## WRITTEN TASK
Rewrite the data from the line holding "order: Fabales" through the end of the data, both included, swapping "scientific name" for "species name" and changing nothing else. Leave the pictures out.

═════ DATA FOR THIS EXERCISE ═════

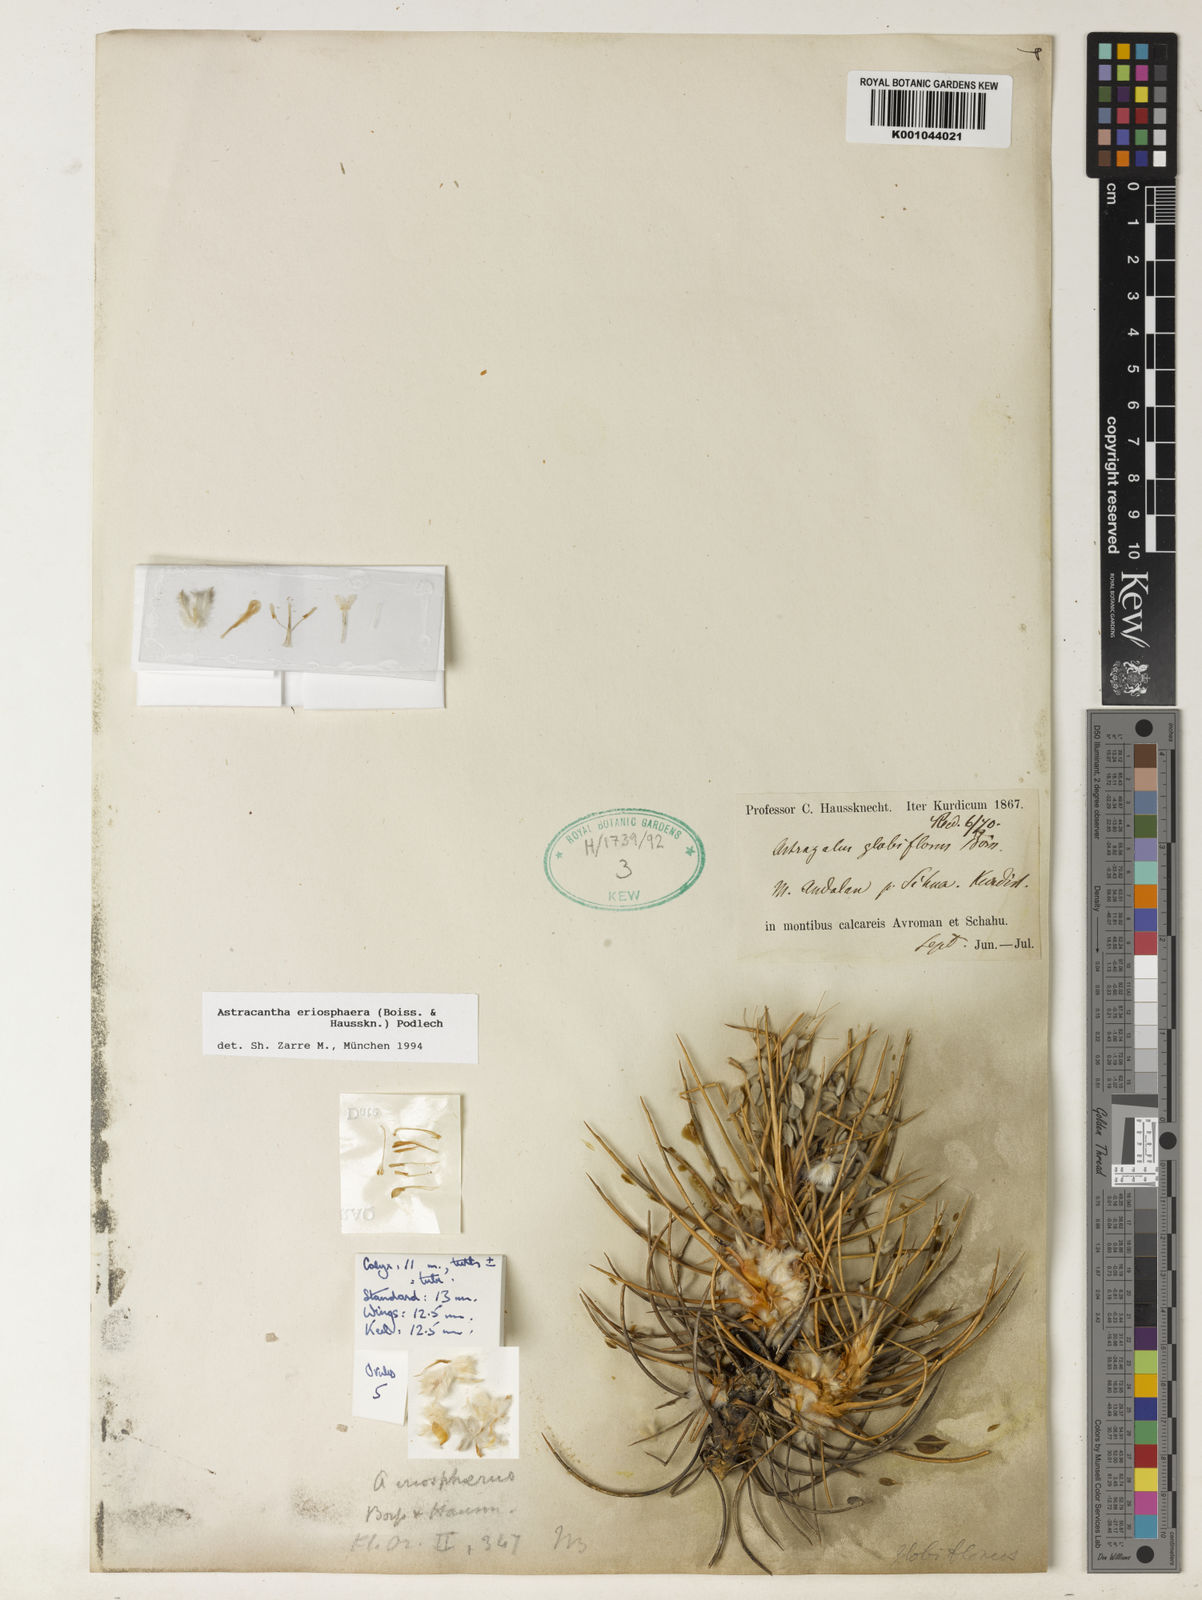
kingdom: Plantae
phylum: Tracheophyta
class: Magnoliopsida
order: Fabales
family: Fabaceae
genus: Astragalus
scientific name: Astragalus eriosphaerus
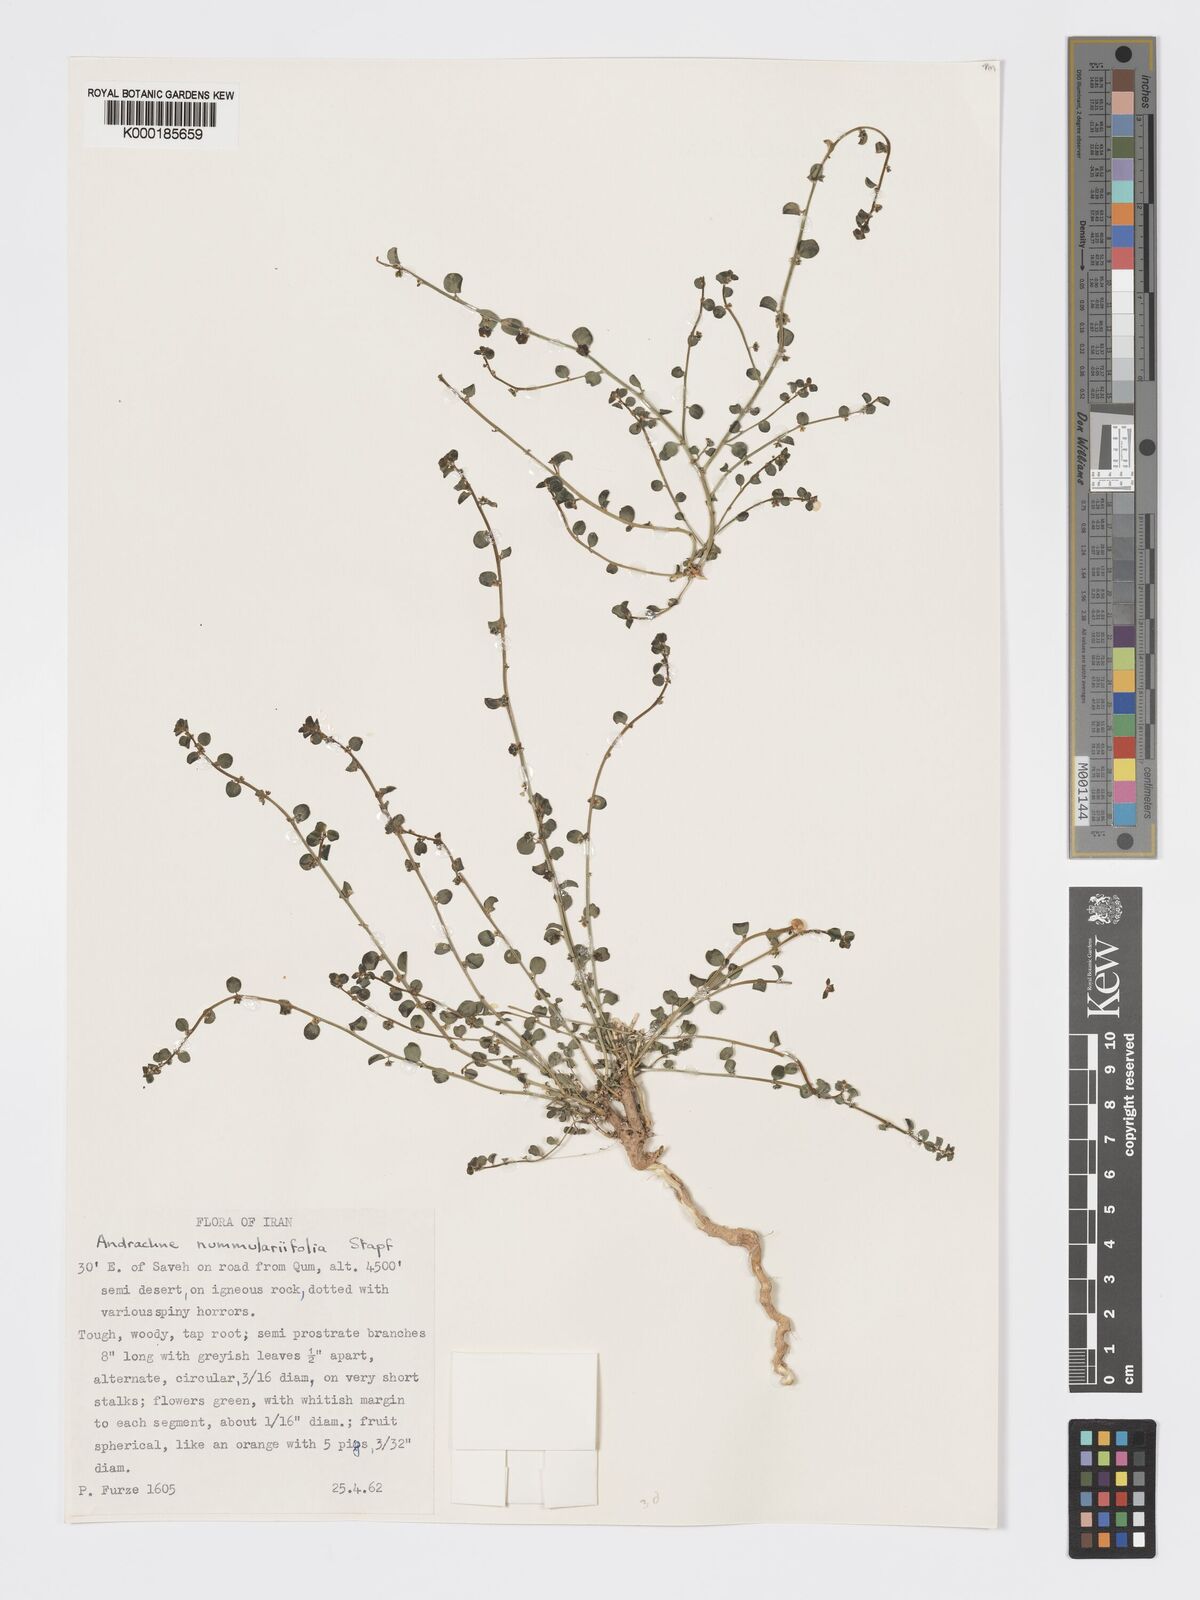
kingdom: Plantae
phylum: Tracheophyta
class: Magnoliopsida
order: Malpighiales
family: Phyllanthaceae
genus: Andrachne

═════

## EXERCISE ANSWER
order: Fabales
family: Fabaceae
genus: Astragalus
species name: Astragalus eriosphaerus
kingdom: Plantae
phylum: Tracheophyta
class: Magnoliopsida
order: Malpighiales
family: Phyllanthaceae
genus: Andrachne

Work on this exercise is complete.